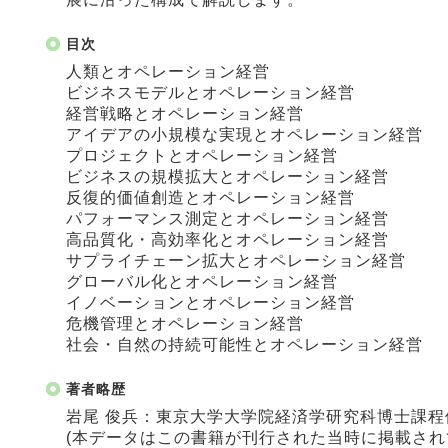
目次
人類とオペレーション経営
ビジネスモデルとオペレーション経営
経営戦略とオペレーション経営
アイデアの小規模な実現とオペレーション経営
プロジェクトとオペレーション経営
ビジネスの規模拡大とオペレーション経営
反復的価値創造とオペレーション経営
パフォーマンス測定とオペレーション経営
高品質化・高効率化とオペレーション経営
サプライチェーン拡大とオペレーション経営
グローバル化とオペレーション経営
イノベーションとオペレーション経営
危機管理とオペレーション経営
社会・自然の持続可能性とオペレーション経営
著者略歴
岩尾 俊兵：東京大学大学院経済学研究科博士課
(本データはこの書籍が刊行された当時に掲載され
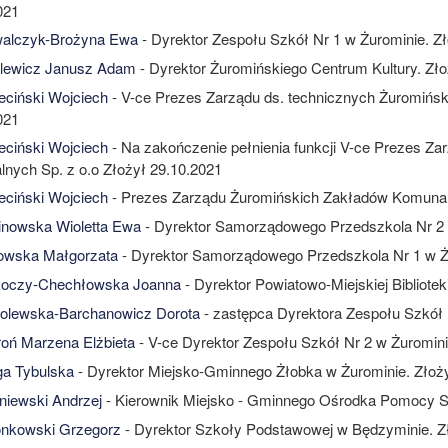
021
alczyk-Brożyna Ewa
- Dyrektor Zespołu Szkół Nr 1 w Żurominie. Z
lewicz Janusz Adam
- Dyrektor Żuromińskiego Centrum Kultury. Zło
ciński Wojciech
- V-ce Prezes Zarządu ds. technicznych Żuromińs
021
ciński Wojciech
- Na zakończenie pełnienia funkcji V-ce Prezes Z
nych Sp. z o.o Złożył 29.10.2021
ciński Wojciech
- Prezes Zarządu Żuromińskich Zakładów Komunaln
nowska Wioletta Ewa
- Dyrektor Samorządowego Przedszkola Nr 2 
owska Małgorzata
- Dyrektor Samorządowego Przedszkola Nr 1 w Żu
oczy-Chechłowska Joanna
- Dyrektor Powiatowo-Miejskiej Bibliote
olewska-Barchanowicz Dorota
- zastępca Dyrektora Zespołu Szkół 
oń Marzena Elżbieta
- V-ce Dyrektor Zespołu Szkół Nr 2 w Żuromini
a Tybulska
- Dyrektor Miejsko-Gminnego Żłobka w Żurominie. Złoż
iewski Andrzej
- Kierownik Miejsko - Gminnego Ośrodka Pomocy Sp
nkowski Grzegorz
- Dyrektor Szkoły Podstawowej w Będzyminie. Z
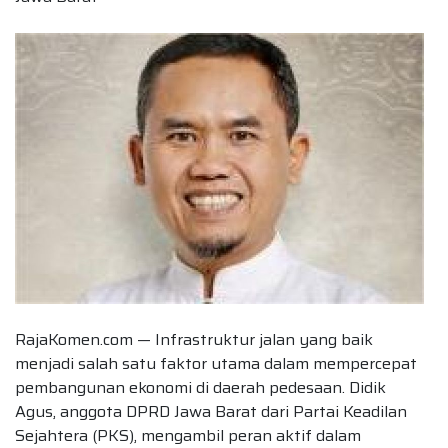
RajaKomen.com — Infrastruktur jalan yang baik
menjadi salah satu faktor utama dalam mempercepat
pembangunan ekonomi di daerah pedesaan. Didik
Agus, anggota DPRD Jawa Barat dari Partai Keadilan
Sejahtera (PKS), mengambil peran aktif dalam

....

Exercise - Return exactly the part of the listing above that opens with the line containing "岩尾 俊兵：東京大学大学院経済学研究科博士課" and closes with the line containing "owska Małgorzata". Pictures stay out.

Solved exercise -
岩尾 俊兵：東京大学大学院経済学研究科博士課
(本データはこの書籍が刊行された当時に掲載され
021
alczyk-Brożyna Ewa
- Dyrektor Zespołu Szkół Nr 1 w Żurominie. Z
lewicz Janusz Adam
- Dyrektor Żuromińskiego Centrum Kultury. Zło
ciński Wojciech
- V-ce Prezes Zarządu ds. technicznych Żuromińs
021
ciński Wojciech
- Na zakończenie pełnienia funkcji V-ce Prezes Z
nych Sp. z o.o Złożył 29.10.2021
ciński Wojciech
- Prezes Zarządu Żuromińskich Zakładów Komunaln
nowska Wioletta Ewa
- Dyrektor Samorządowego Przedszkola Nr 2 
owska Małgorzata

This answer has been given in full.